After the expiry of the options in January for the options that I wrote last year, I once again wrote more covered call options for some of the U.S. stocks that I own (CAT, MCD, WFC). I also wrote a few naked put options for (ENB, MRU) as I want to buy those Canadian stocks at a lower price. I am hoping that all my covered call options get executed as I want to cash in some of my gains. If not, I am still making free money from the option premiums and continue to collect dividends.
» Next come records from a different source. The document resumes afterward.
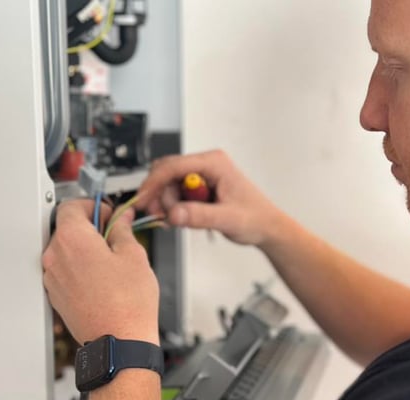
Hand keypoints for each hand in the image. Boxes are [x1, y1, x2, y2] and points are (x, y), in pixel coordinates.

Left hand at [42, 199, 158, 345]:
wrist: (120, 342)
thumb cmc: (128, 304)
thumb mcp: (133, 256)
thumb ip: (122, 230)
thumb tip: (120, 220)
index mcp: (73, 240)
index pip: (71, 206)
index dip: (92, 205)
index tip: (107, 213)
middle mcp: (55, 257)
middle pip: (65, 228)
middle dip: (88, 227)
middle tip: (112, 234)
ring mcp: (53, 278)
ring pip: (64, 251)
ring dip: (83, 249)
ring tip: (110, 261)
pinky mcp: (56, 295)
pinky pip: (64, 271)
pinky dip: (78, 268)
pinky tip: (101, 279)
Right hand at [136, 150, 284, 246]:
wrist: (267, 227)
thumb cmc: (255, 218)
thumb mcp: (227, 219)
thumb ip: (200, 216)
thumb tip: (173, 214)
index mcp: (214, 163)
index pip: (174, 165)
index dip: (154, 183)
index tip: (142, 200)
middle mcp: (206, 165)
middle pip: (167, 173)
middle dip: (159, 195)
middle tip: (160, 216)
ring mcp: (202, 176)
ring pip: (169, 185)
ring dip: (167, 203)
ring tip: (177, 221)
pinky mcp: (200, 188)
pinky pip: (177, 193)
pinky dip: (174, 207)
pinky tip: (181, 219)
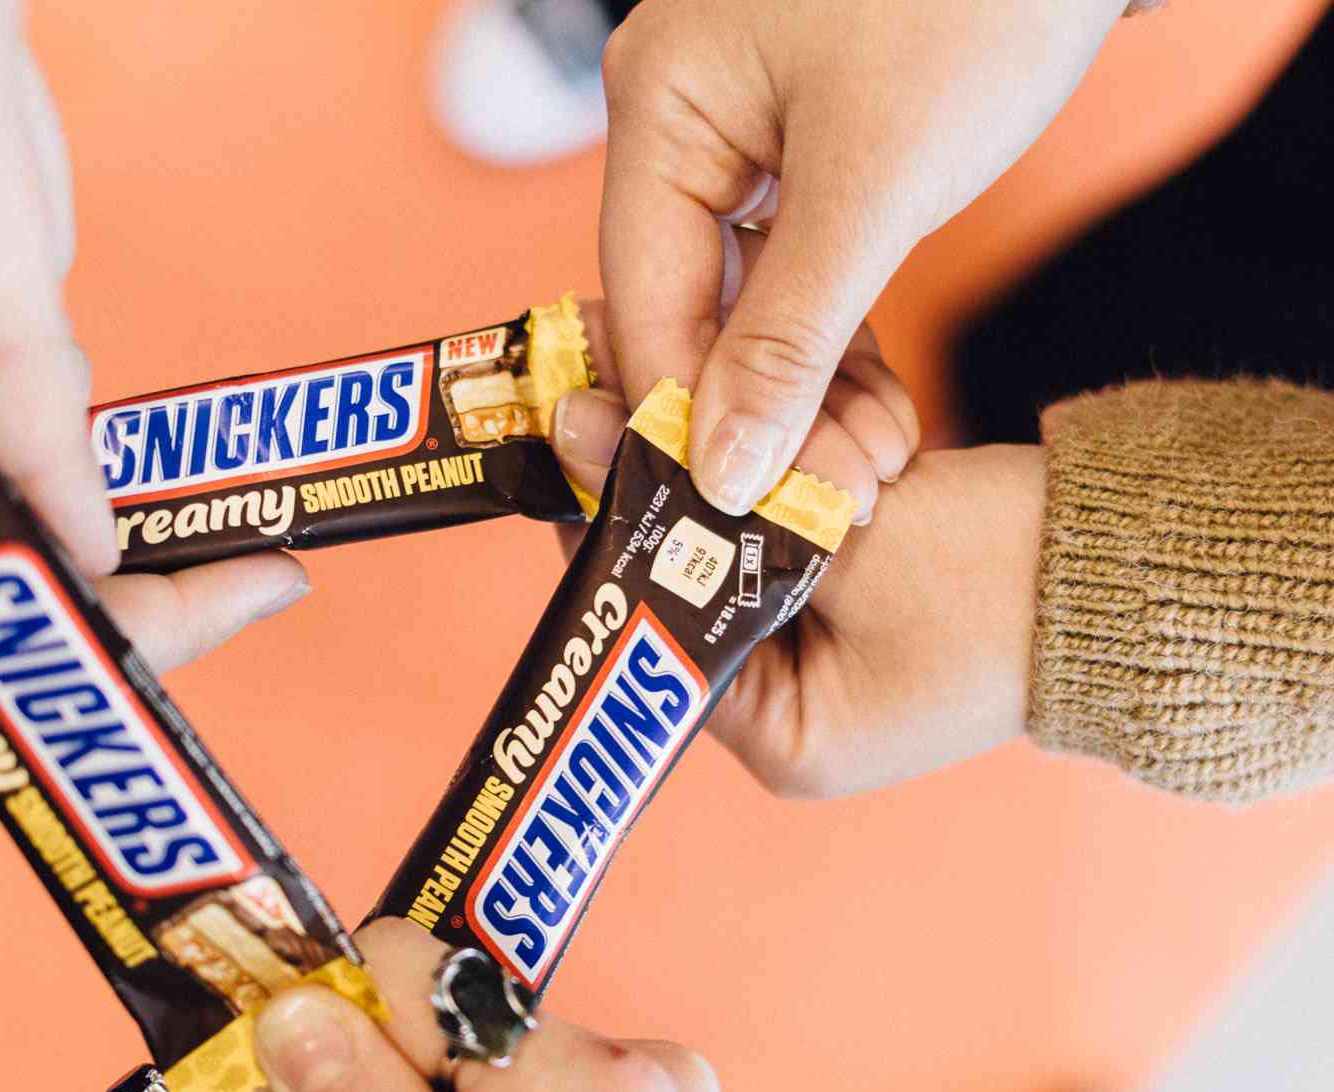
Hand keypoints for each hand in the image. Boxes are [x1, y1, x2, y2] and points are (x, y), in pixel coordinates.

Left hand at [551, 391, 1045, 797]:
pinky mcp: (855, 595)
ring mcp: (825, 654)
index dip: (606, 525)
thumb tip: (579, 424)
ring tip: (654, 368)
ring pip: (727, 542)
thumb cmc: (1009, 581)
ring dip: (704, 461)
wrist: (1152, 565)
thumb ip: (706, 489)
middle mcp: (792, 712)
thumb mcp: (848, 539)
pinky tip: (729, 394)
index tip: (575, 432)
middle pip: (679, 582)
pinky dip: (765, 468)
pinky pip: (779, 525)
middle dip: (652, 482)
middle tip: (603, 382)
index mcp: (781, 740)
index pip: (646, 627)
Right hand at [598, 0, 1127, 513]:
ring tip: (866, 470)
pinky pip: (788, 266)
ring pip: (742, 296)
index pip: (644, 296)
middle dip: (760, 410)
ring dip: (803, 389)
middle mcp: (677, 114)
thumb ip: (790, 339)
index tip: (735, 512)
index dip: (686, 414)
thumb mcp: (877, 187)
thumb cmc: (975, 2)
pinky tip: (869, 411)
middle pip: (687, 303)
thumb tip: (723, 470)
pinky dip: (830, 337)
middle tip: (828, 502)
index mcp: (659, 101)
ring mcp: (736, 129)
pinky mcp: (796, 146)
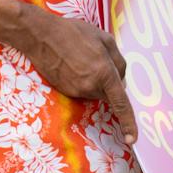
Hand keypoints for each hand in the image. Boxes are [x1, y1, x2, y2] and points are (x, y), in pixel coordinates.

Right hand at [19, 9, 136, 140]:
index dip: (128, 123)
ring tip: (82, 59)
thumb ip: (119, 62)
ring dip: (95, 81)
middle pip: (108, 94)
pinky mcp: (64, 91)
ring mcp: (75, 90)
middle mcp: (90, 86)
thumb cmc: (74, 33)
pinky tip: (73, 64)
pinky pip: (81, 90)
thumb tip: (122, 81)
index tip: (132, 139)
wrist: (40, 35)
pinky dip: (82, 81)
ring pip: (94, 92)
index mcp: (104, 73)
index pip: (121, 104)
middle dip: (109, 83)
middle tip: (98, 60)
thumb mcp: (105, 39)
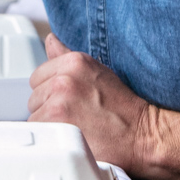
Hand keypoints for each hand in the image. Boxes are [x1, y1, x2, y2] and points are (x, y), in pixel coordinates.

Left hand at [27, 33, 149, 170]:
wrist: (144, 136)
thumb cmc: (125, 109)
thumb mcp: (98, 72)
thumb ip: (67, 56)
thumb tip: (50, 40)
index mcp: (74, 61)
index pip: (38, 77)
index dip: (51, 93)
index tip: (70, 102)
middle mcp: (64, 78)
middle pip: (34, 97)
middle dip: (49, 109)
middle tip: (76, 116)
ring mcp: (59, 101)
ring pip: (35, 116)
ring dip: (50, 125)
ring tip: (76, 127)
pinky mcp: (58, 124)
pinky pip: (40, 132)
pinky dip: (52, 139)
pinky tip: (72, 138)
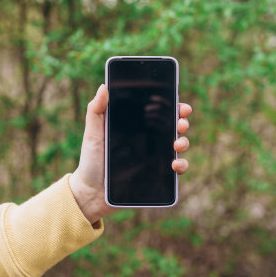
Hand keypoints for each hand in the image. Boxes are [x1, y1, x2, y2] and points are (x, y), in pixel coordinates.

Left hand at [69, 84, 191, 223]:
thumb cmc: (91, 159)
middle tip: (180, 123)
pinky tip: (174, 164)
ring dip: (184, 141)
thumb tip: (104, 87)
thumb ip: (97, 110)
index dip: (174, 106)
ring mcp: (156, 157)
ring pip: (179, 145)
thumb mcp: (93, 133)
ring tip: (176, 144)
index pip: (160, 111)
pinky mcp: (158, 174)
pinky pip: (177, 168)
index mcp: (137, 125)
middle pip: (174, 125)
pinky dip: (182, 165)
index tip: (180, 105)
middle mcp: (150, 139)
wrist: (92, 190)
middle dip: (182, 121)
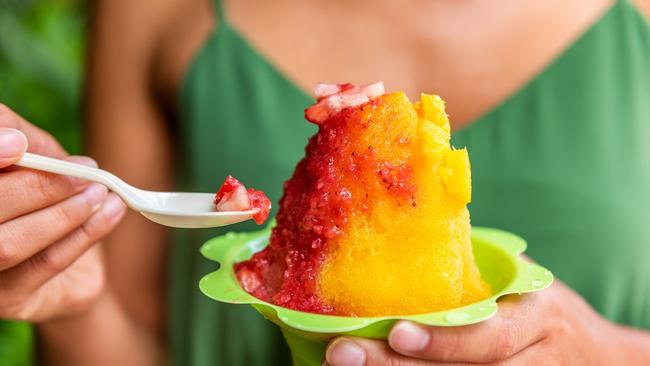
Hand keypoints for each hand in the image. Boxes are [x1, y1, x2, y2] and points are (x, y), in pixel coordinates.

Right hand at [0, 104, 125, 321]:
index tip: (18, 143)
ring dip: (63, 214)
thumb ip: (30, 148)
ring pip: (10, 244)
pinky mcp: (6, 299)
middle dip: (38, 186)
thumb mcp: (43, 165)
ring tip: (101, 193)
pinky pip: (45, 264)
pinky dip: (83, 235)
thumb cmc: (50, 203)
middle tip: (86, 172)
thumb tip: (17, 138)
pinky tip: (111, 212)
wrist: (72, 273)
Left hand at [324, 281, 640, 364]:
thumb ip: (477, 269)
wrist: (597, 358)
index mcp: (536, 317)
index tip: (395, 331)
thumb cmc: (541, 307)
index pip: (489, 337)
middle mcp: (532, 362)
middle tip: (341, 355)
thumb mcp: (522, 280)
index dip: (443, 340)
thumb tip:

At the end of last year, I still have about $45,000 in cash that I still need to put to work. As I mentioned earlier, I will be focusing on dividend paying stocks going forward so I bought all the dividend paying stocks listed in the above table. For some of the accounts, I also shifted my focus to index ETFs. Most of the extra cash were deployed, and now, I just sit back and collect the dividends and watch my money grow.
This quarter, I was mostly cleaning up my accounts by shifting low paying dividend stocks from my TFSA and RRSP accounts to my taxable account. I was selling the same stock in my TFSA and RSRP accounts and buying them back in my taxable account. At the same time, I am also adding more higher paying dividend stocks to my TFSA and RRSP accounts so that those dividends can be tax sheltered. So these boring activities in this category get a boring meet expectation rating.
Net Worth Performance
From a quarter to quarter point of view, I don’t pay much attention to the movement of my net worth. I prefer to assess my net worth performance on an annual basis. I think that it’s a better measure. Based on the table above, performance of my net worth is performing well (+6.04%) comparing to the return of the S&P TSX (+1.70%) and S&P 500 (+5.53%) index. My 2017 net worth goal is to reach $1.3M by the end of the year. At this pace, it seems achievable and hopefully, my performance can continue to improve. Hence, I’ll give this category a meet expectation.
2017 Q1 Overall Performance
Overall, I have been performing relatively well in the savings and real estate categories. I hope that I can continue to maximize my TFSA and RRESP contribution at the beginning of every year. I also hope to complete the transformation of my current investment portfolios into a high dividend yield portfolio consisting mostly of stocks that have a strong dividend payment history. Since my goal is to increase my net worth by 10% annually, I only need to increase my net worth by approximately 2.5% per quarter. Hence, a return of +6.04% is definitely exceeding my set expectation.
So, how often to you conduct your net worth calculation? What financial goals do you set for yourself? How do you balance your current lifestyle with saving for the future?